1968: o ano do abalo

Posted by Miguel Cardina em 01-10-2006

Mark Kurlansky, 1968Porque é que em 1968 se assistiu a uma erupção abundante de tumultos, quase todos motivados por um sentido radical de recusa do existente? Partindo desta interrogação tácita, o jornalista americano Mark Kurlansky rememora, num registo solto e refinado, a história política e cultural destes doze meses que «abalaram o mundo», como sugere o título original numa alusão ao livro de John Reed sobre a revolução bolchevique de 1917.

É a realidade americana que serve de modelo de abordagem, ocupando, aliás, mais de metade dos capítulos do livro. Se isto pode parecer, à primeira vista, uma fraqueza do texto, por outro, o desenho do clima político-geracional que atravessa os territórios americanos permite dar conta de uma série de fenómenos que não deixaram de ter impacto noutros países. De facto, uma das razões da coincidência cronológica da rebeldia está precisamente na existência de uma cultura juvenil, partilhada por faixas crescentes das juventudes urbanas escolarizadas em diferentes latitudes, uma boa parte dela proveniente dos Estados Unidos da América, e que era agora difundida a larga escala pelos meios de comunicação de massa. Uma cultura juvenil difusa circulava com intensidade o que explica, de certa maneira, o apelo do New York Times na Primavera desse ano: «para aqueles que têm menos de trinta anos, Praga é sem dúvida o sítio onde se deve estar este Verão» (p.325).
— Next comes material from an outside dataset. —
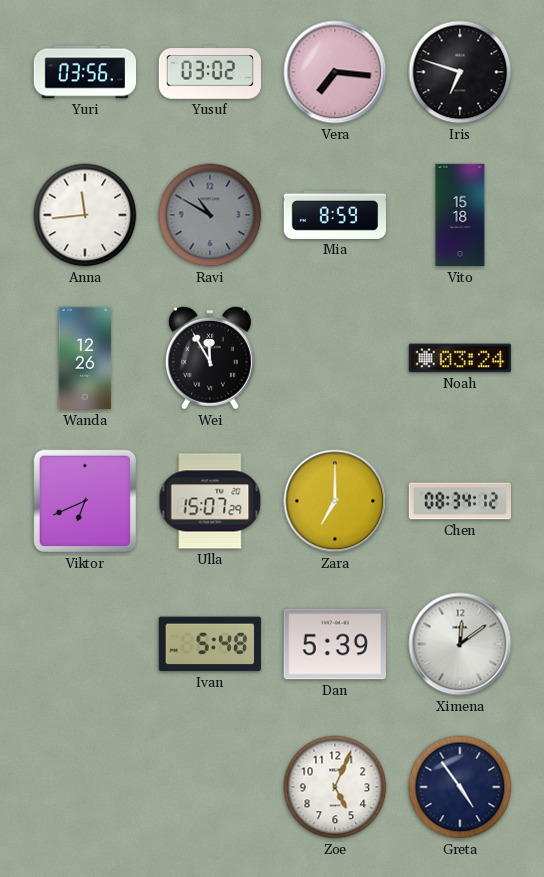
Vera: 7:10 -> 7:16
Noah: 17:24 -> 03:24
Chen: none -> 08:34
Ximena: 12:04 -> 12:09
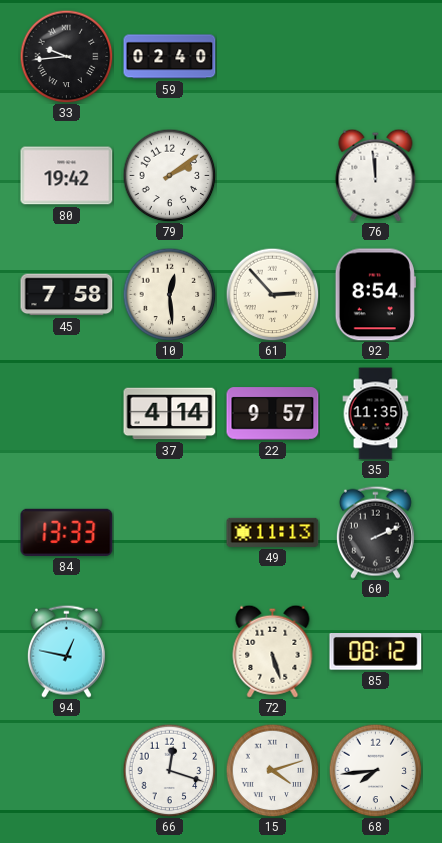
Às revoltas estudantis, topos incontornável dos discursos sobre este período, Kurlansky dedica uma parte significativa do texto. Polónia, França, México, Checoslováquia e Estados Unidos da América são, neste particular, os territórios analisados. Não há, contudo, a intenção de ler “68” tendo apenas como referência aquilo que nos campus universitários ia sucedendo. Ao invés, Kurlansky procura efectuar um desenho das mudanças ocorridas nesse «momento de assombrosa modernidade» e de «ingenuidade quase pitoresca» (p.19) que, nos mais variados domínios rejeitava um mundo autoritário, herdado das cinzas da II Guerra Mundial.

Apesar da perturbante sintonia cronológica com que ocorrem uma série de acontecimentos, o autor constata a inexistência de fios visíveis de comunicação entre os diferentes actores em jogo. Em Praga ou em Varsóvia, por exemplo, os jovens que lutavam pela liberdade de expressão e que condenavam o carácter pró-soviético dos governos dos seus países, descobriam, com estupefacção, que estavam a utilizar métodos e conteúdos por vezes bastantes similares aos que eram empregues pelos jovens do outro lado da Cortina de Ferro. Daí que se caracterize 1968 como um momento histórico marcado por um difuso «desejo de rebelião, uma sensação de recusa da ordem estabelecida, e um profundo desagrado perante todas as formas de autoritarismo» (p.17).

Como explicar então esta eclosão simultânea de rebeldia? Kurlansky aponta um conjunto de influências comuns partilhadas pelos diferentes actores, colectivos e individuais, deste turbilhão geracional que engloba sob a capa genérica de «Nova Esquerda». Desde logo, ela parece possuir uma série de ídolos de dimensão universal, como Marcuse ou Che Guevara, e outros que, saindo das fileiras estudantis, rapidamente se transformam em líderes informais, como é o caso de Mario Savio, Daniel Cohn-Bendit ou Rudi Dutschke. Por outro lado, o autor assinala ainda dois fenómenos, que perpassam a sociedade americana durante aos anos sessenta, e que se mostraram fundamentais na formação política dos novos activistas: o movimento pelos Direitos Civis e a Guerra do Vietname. Mais imperceptível, mas não menos importante, é ainda o papel da televisão, que alguns movimentos contestatários desde cedo souberam utilizar como arma política, estava a transformar definitivamente o mundo numa «aldeia global», expressão que Marshall McLuhan havia criado neste mesmo ano.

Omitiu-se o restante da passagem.